The long-acting insulin glargine (Lantus, Sanofi Aventis, Bridgewater, NJ) has lipid-lowering effects that investigators believe are independent of its effect on blood sugar, according to results of two trials presented at the 67th Scientific Sessions of the American Diabetes Association in Chicago.
Dr. Sherwyn Schwartz of the Diabetes and Glandular Disease Clinic of San Antonio, TX, reported on 165 type 2 diabetics assigned to glargine therapy and 182 patients to a thiazolidinediones plus pioglitazone add-on therapy for 24 weeks.
Hemoglobin A1c levels were significantly lower in the glargine group compared with the pioglitazone group.
"There was a much more favorable lipid pattern in the glargine group than in those on thiazolidinediones," Dr. Schwartz told Reuters Health. "The worse the A1c level, the better the lipid-lowering effect. The biggest changes were seen in those with baseline A1c levels above 8.7%"
Glargine's effect on triglycerides was small but slightly greater compared with pioglitazone. Patients taking thiazolidinediones had greater increases in HDL cholesterol.
"Overall, [the effect on] LDL cholesterol was where the action was," Dr. Schwartz said. "I think the effect on free fatty acids is independent of its effect on blood sugar."
Dr. Janet McGill, of Washington University School of Medicine in St. Louis, presented similar findings of the changes in lipid variables in 129 poorly controlled type 2 diabetics randomized to glargine as add-on therapy to metformin or sulfonylurea compared with 130 patients taking pioglitazone as add-on therapy.
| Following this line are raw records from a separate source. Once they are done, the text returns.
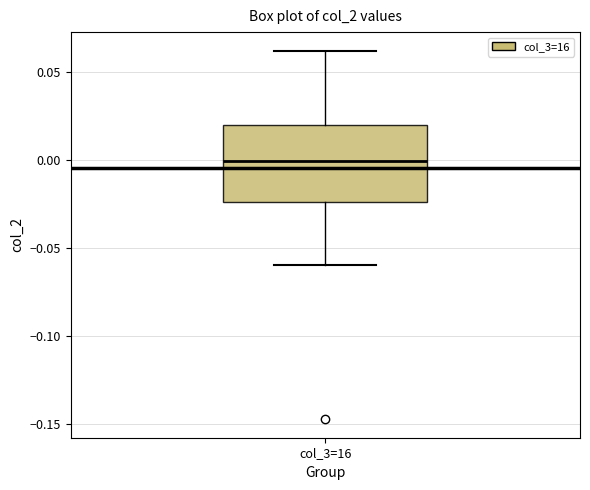

Where does the upper whisker of the box for col_3=16 end on the y-axis? The values are not printed on the chart, so give them approximately, as read against the axis.

0.060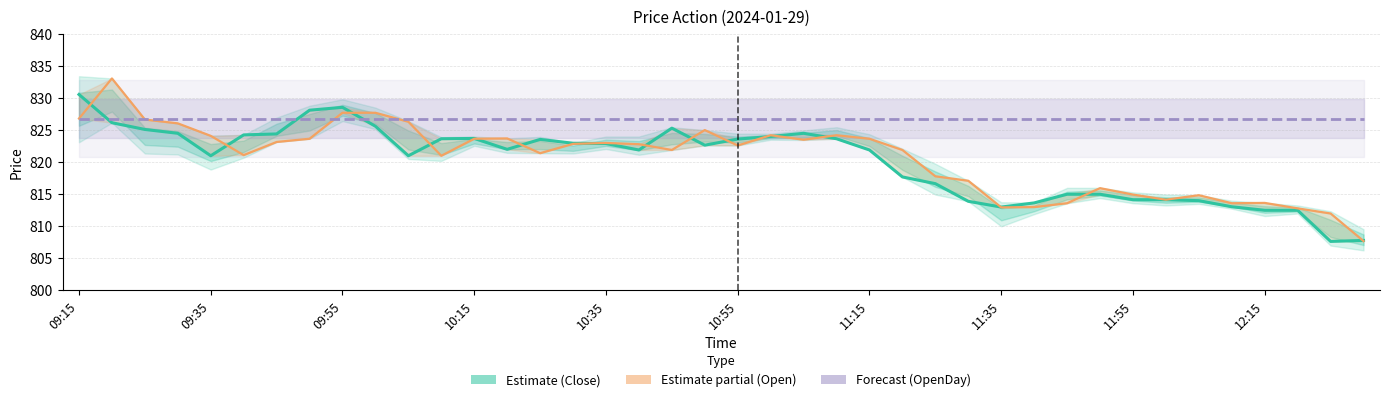

How many times do OpenDay (Forecast) and Close (Estimate) cross each other?

3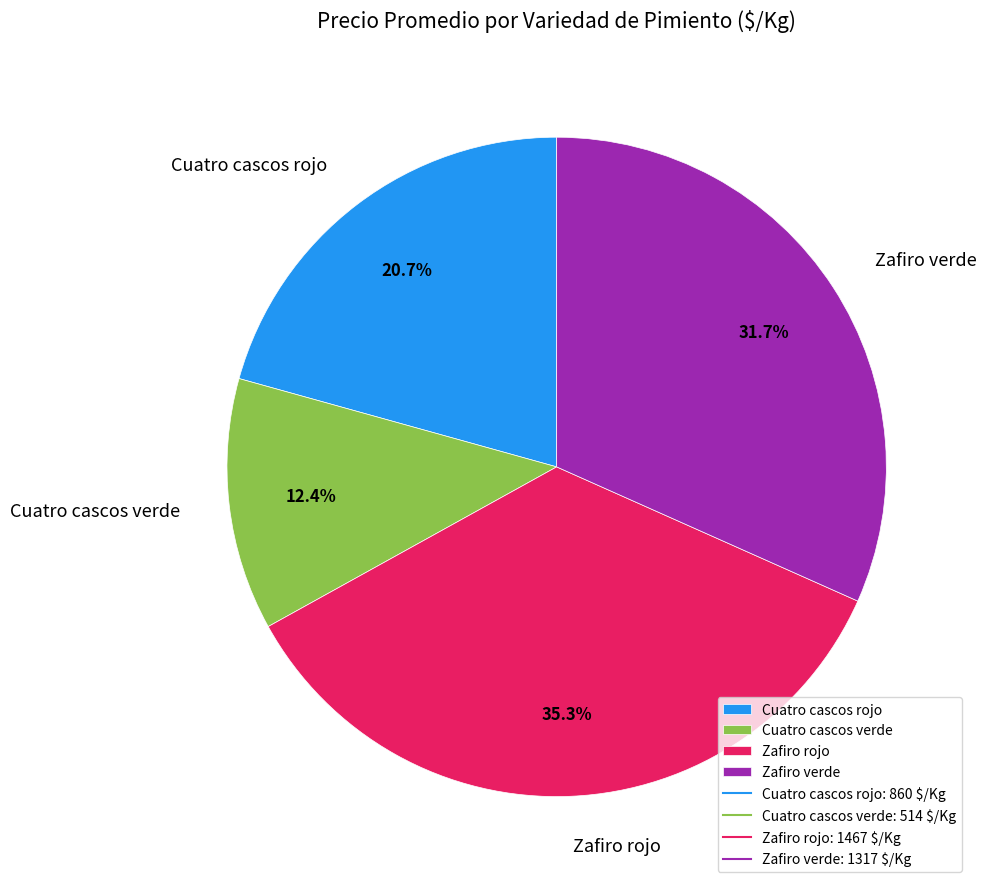

Count the number of slices in the pie.

4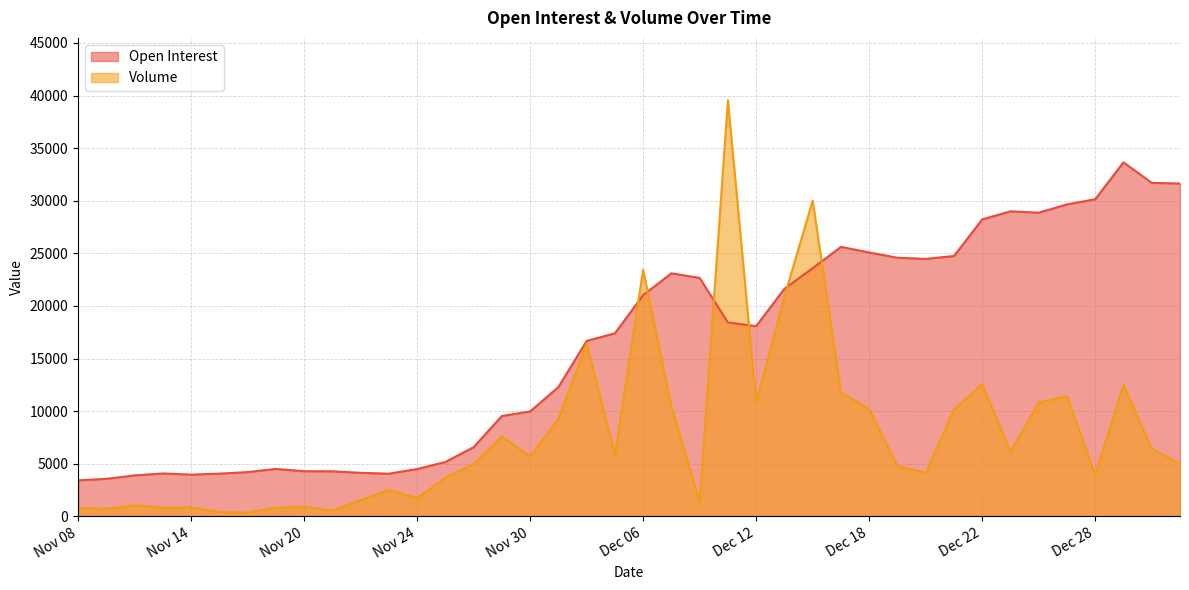

At which label does Open Interest first exceed 18082?

Dec 06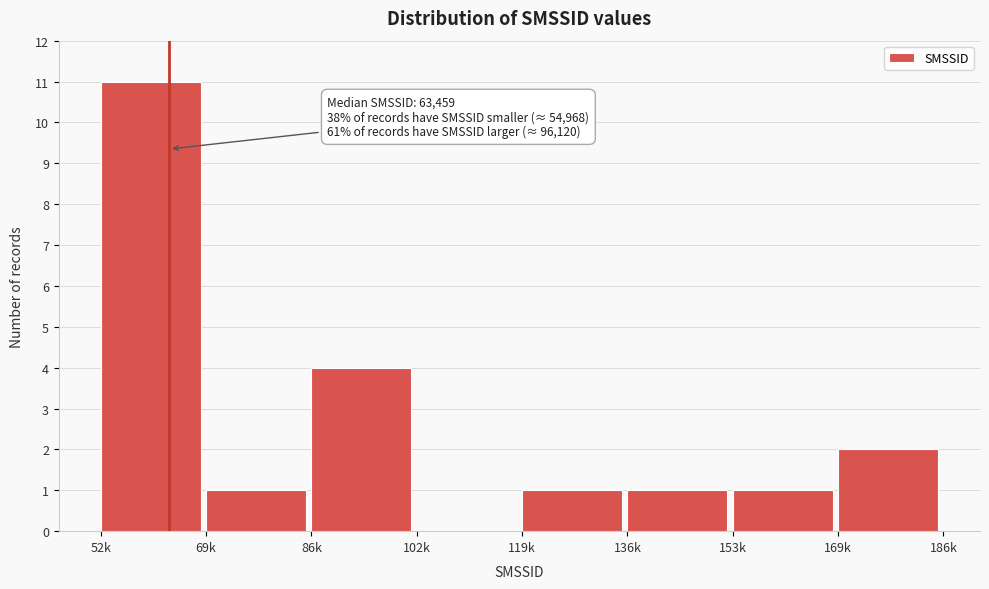

Reading left to right, extract all data points from this chart.

52k=11	69k=1	86k=4	102k=0	119k=1	136k=1	153k=1	169k=2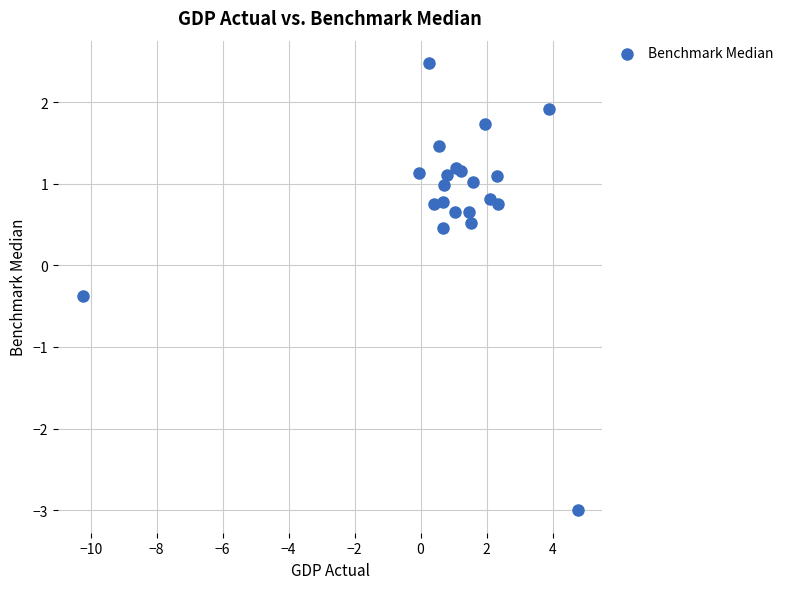

What Y value in the scatter plot is closest to 0?

-0.4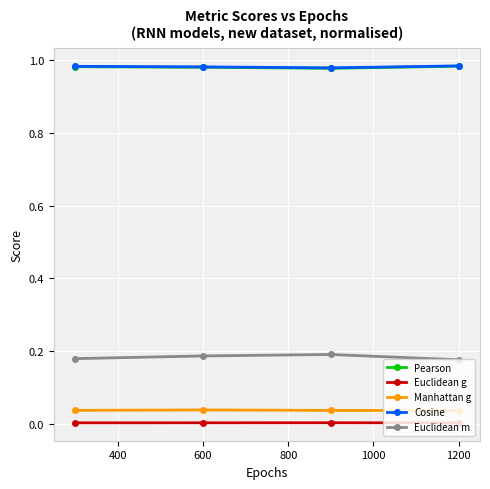

How many lines are shown in the chart?

5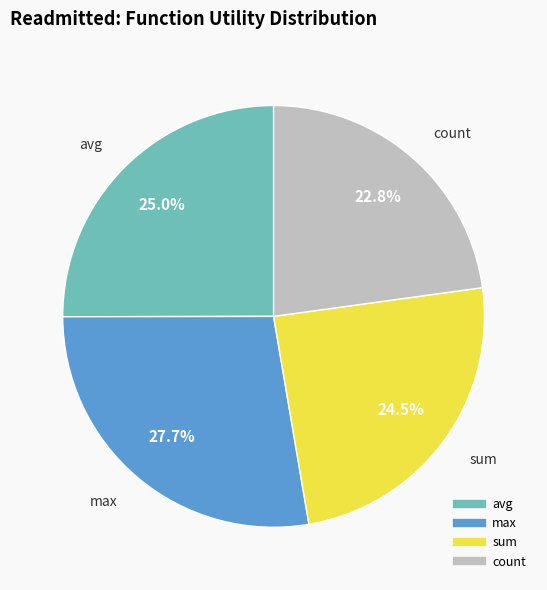

Is there a majority slice in this chart?

No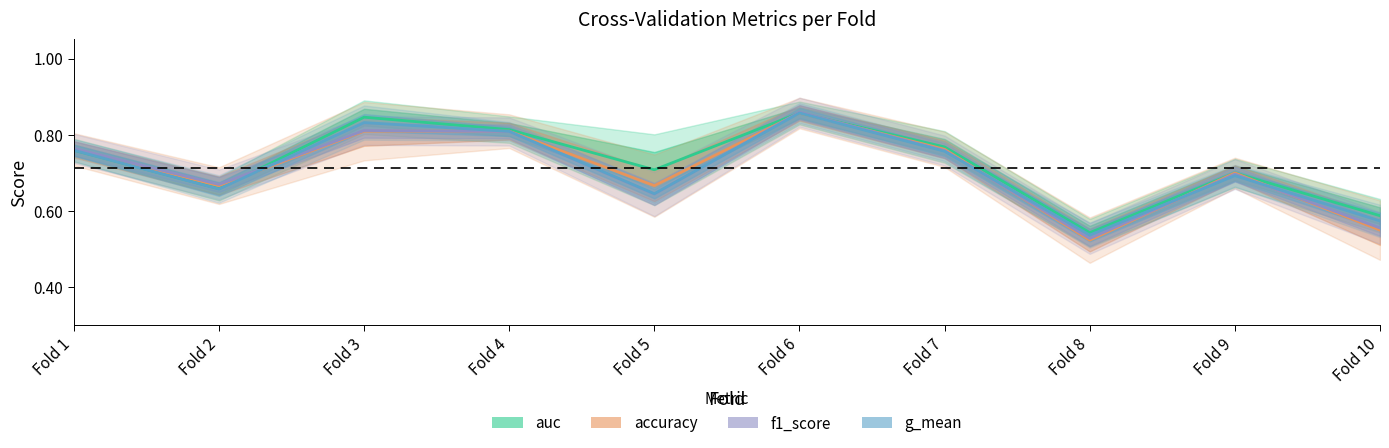

What is the sum of the g_mean values at Fold 5 and Fold 7?

1.4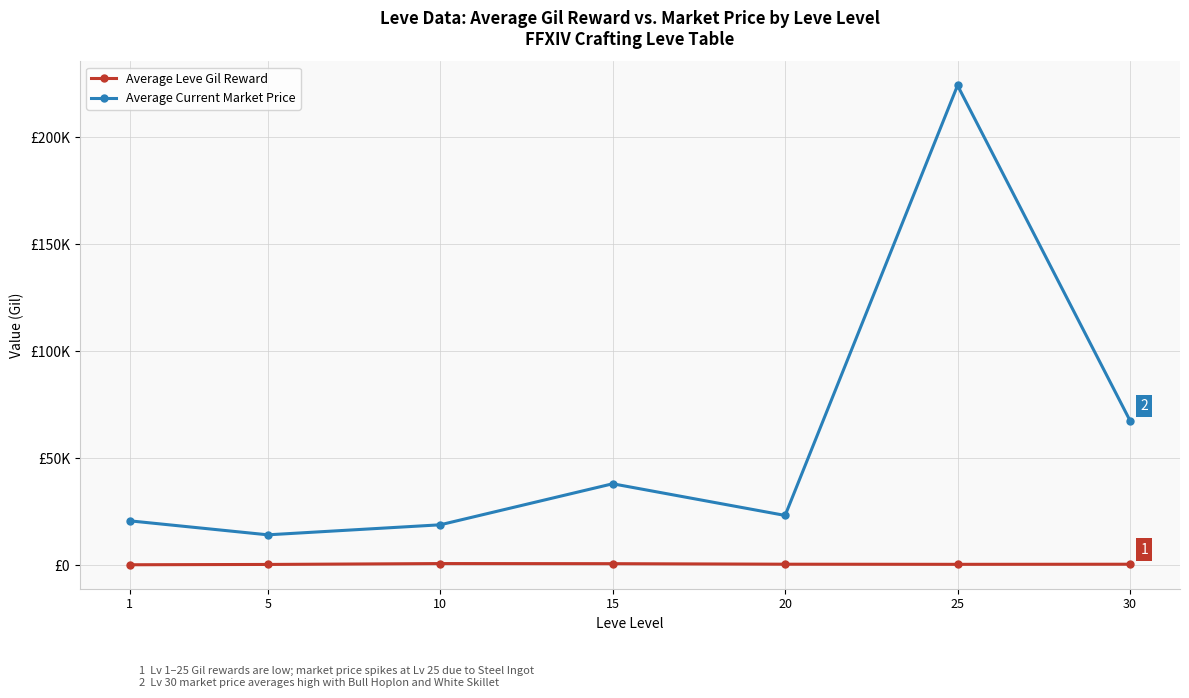

True or false: Average Current Market Price and Average Leve Gil Reward cross at least once.

False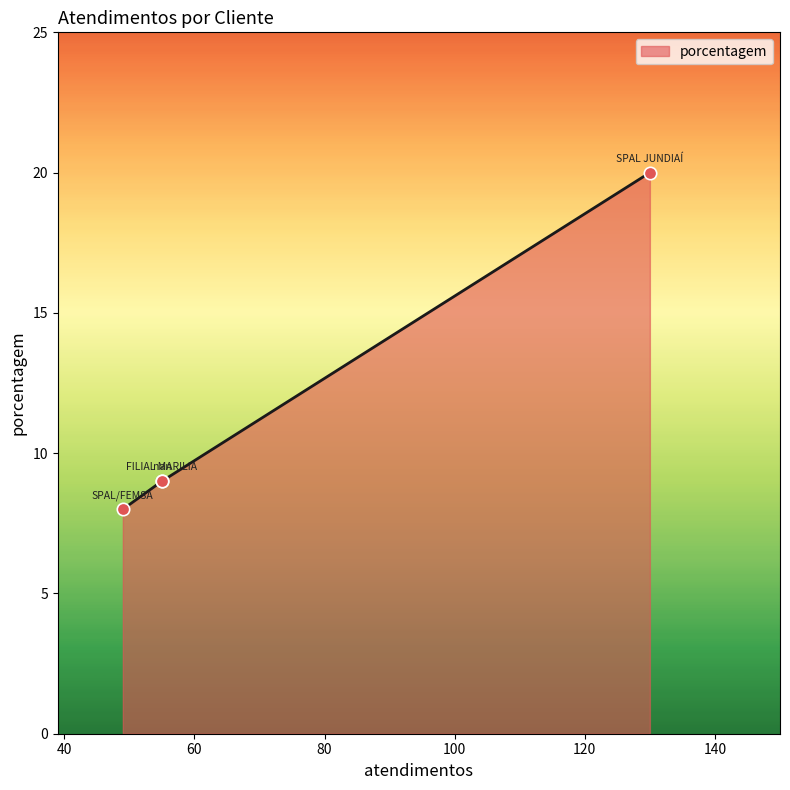

Approximately how many times larger is the value at nan compared to SPAL/FEMSA?

1.1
Free fatty acids decreased an average of 0.6 mmol/l more with glargine than pioglitazone. The largest effects with glargine on free fatty acids were in patients taking a sulfonylurea, and the greatest effects were seen in the most poorly controlled diabetics at baseline. There was a drop of approximately 0.5 to 0.6 mmol/l in triglycerides.
"Metformin is pretty good at controlling lipids. Our findings lend credence to the use of insulin early in type 2 diabetes," Dr. McGill told Reuters Health.
"Insulin therapy should not be delayed. In addition to lowering blood glucose, it has a number of useful ancillary benefits, including a direct effect on lipids," she said.
"This is one more brick in the house of diabetes management."